00:04Because aside from that knife sheath, a lot of that evidence was circumstantial.
00:08There was one witness, Dylan Mortensen, who was one of the roommates in the house.
00:13She saw the murderer leave the house.
00:16He had bushy eyebrows.
00:17But aside from that, she didn't really see much.
00:20So was the prosecution's case that strong?
00:23I mean, what were they going to say in court?
00:25And how nervous were they, if at all, heading to trial?
00:30The prosecutions had a good case, but it was a circumstantial case except for the DNA,
00:36because the DNA on the knife sheath was an exact match from a cheek swab taken from Koberger.
00:42That's pretty incriminating evidence.
00:44Then when you created the whole mosaic of the white car in the area of the cell phone triangulation,
00:51of Koberger, they had Koberger going online on Amazon, ordering a K-bar knife with a 7-inch
00:58steel blade, just like the one that was used.
01:01That was, you know, altogether a pretty strong case.
01:05And they had rulings from the judge recently that reinforced their case.
01:10The Koberger defense team had a couple of things that they were going to try.
01:15For example, there were drops, two drops of blood found in the house.
01:20One on a banister and another on a glove outside the house, in fact, on the threshold of the entrance to the house.
01:27All those two spots of blood had been identified solely as male DNA.
01:33The Koberger team was going to say that those spots of blood belonged to the real perpetrators,
01:41real perpetrators, and that Koberger was, in fact, a patsy.

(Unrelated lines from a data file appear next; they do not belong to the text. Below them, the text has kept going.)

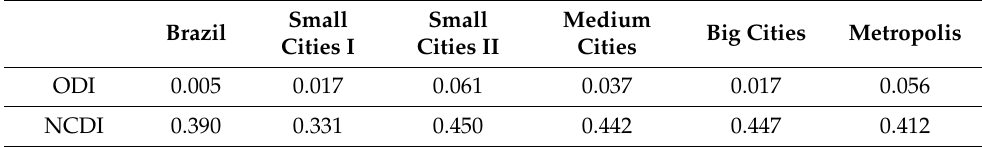
Table 3. ODI and NCDI values for homicide between 2016 and 2017 for Brazil and for city size categories.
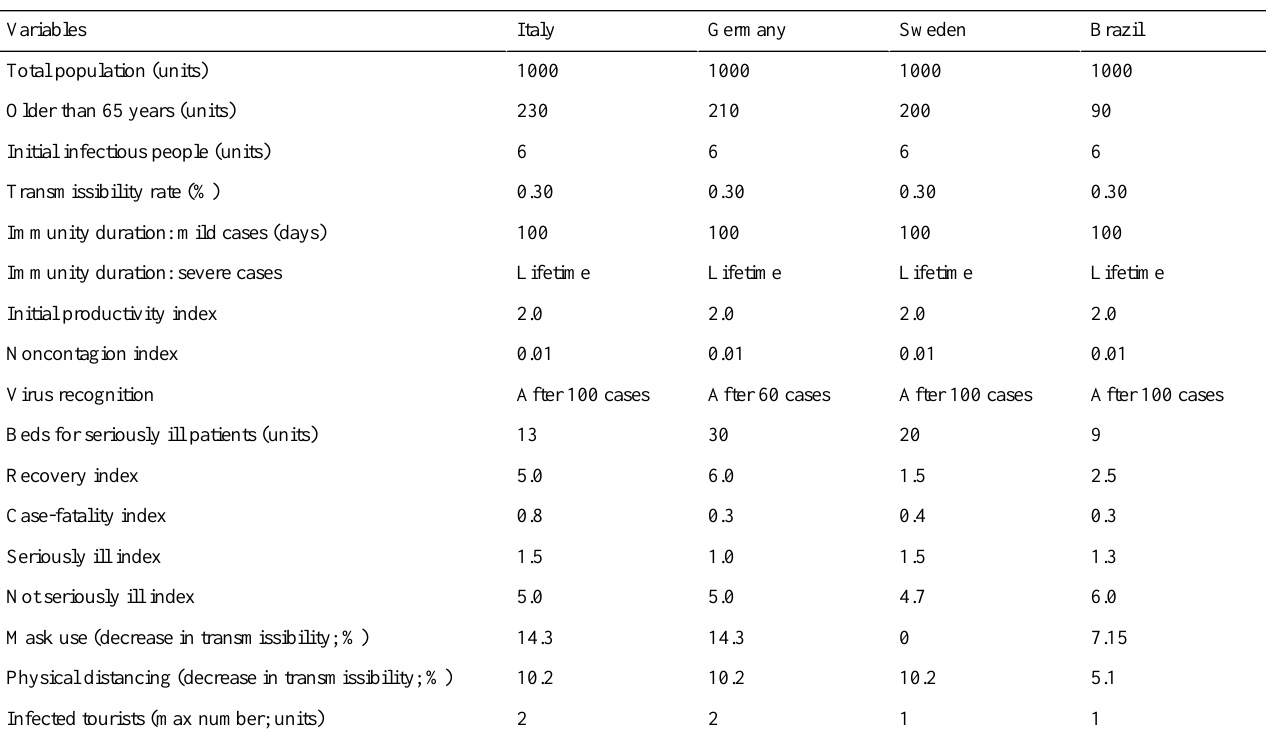
Table 2. List of the model variables. BrazilSwedenGermanyItalyVariables 1000100010001000Total population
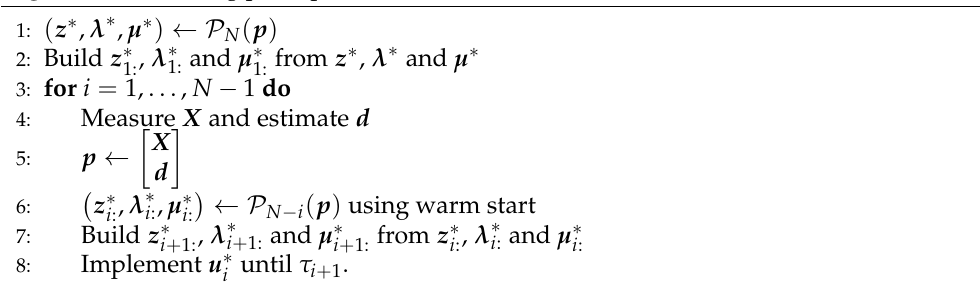
Algorithm 1 Working principle of the ideal NMPC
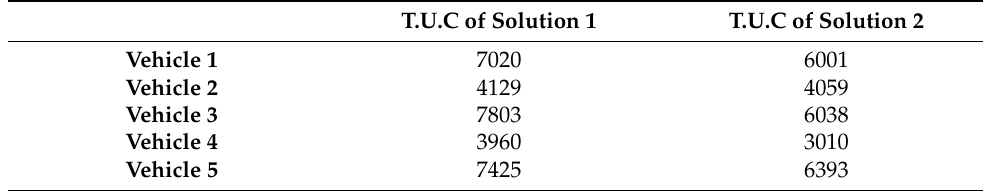
Table 8. T.U.C of each vehicle type.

01:45And, yes, this was his DNA on the knife sheath.
01:48However, those perpetrators were the ones who put the knife sheath in the bed.
01:54They were the killers.
01:55And so they tried this out on the judge.

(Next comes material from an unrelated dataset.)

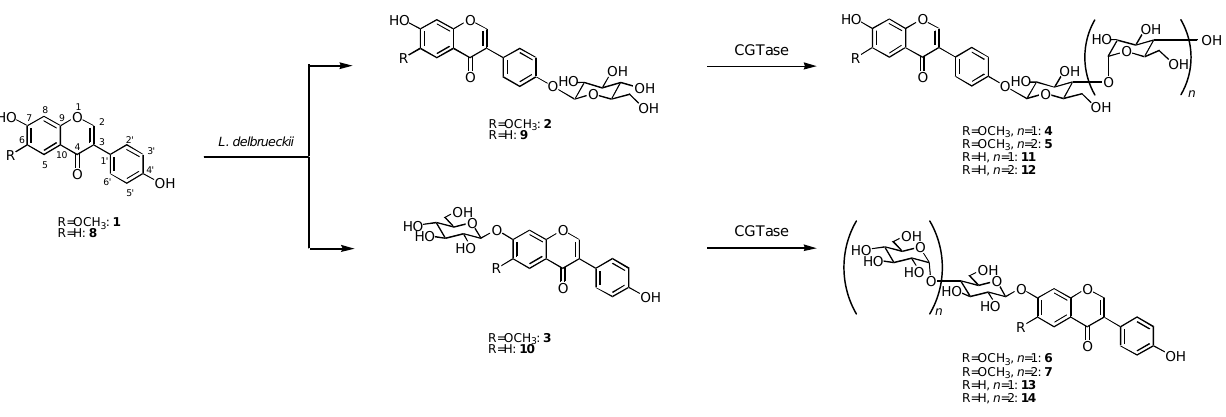
Figure 1. Synthesis of β -maltooligosaccharides of glycitein ( 1 ) and daidzein ( 8 ) by glycosylation with L. delbrueckii and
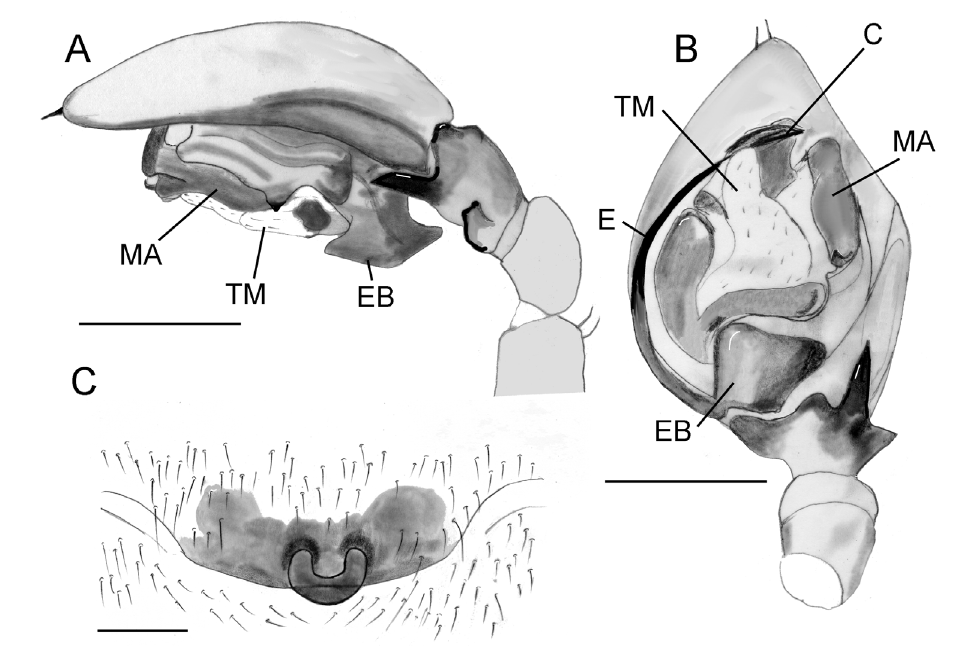
Fig. 10. Cambonilla symphonia Jocqué & Henrard gen. et sp. nov. A–B . Male holotype. C . Female paratype (RBINS IG 33.889/008). A . Male palp, retrolateral view. B . As preceding, ventral view. C . Epigyne, ventral view. Abbreviations: C = conductor; E = embolus; EB = embolus base; MA = median apophysis; TM = tegular membranous area. Scale bars: A–B = 0.5 mm; C = 1 mm; D–F = 0.2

01:58They gave four names in a motion.
02:01The names had been redacted of who they thought were the actual killers.
02:04And the judge looked at this and he said, this isn't evidence.
02:09This is an allegation.
02:11This is, in effect, a scarless rumor.

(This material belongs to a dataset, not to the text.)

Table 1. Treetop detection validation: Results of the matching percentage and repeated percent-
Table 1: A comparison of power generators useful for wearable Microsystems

02:13And he said, you can't bring this into the courtroom.
02:16And there was another strategy the defense was rumored that they were going to try, which was,
02:21hey, no, he was just out stargazing at the time of the murder.
02:25But as you pointed out before, it was a cloudy night.
02:28It was freezing that that dawn of November 13th.
02:33But was the defense's strategy going to be, hey, we're just going to.
02:37We don't have much.
02:38So what we're going to do is poke as many holes in the prosecution's story.
02:42We're going to try to cast as much reasonable doubt really as possible.
02:46Well, you know, there's an old legal adage.
02:49When you have the facts, you pound the facts.
02:52When you don't have the facts, you pound the table.
02:54And boy, for the past two and a half years, they were, to their credit, pounding the table.
03:00Their large ambition was to save Brian Koberger from a firing squad.
03:06They wanted to make sure that the death penalty was not inflicted in this case.
03:10They wanted to raise reasonable doubt.
03:13But in recent weeks, as I said, the alternate perpetrator strategy was dismissed.
03:19And then the alibi, stargazing on a cloudy night, the judge looked at that and he said, quote,
03:25this is not an alibi.
03:27He wouldn't allow it to be introduced.
03:29So they really had nothing.
03:30All they could hope to do was delay, delay, and delay.
03:34And with the trial coming up, they run out of delays.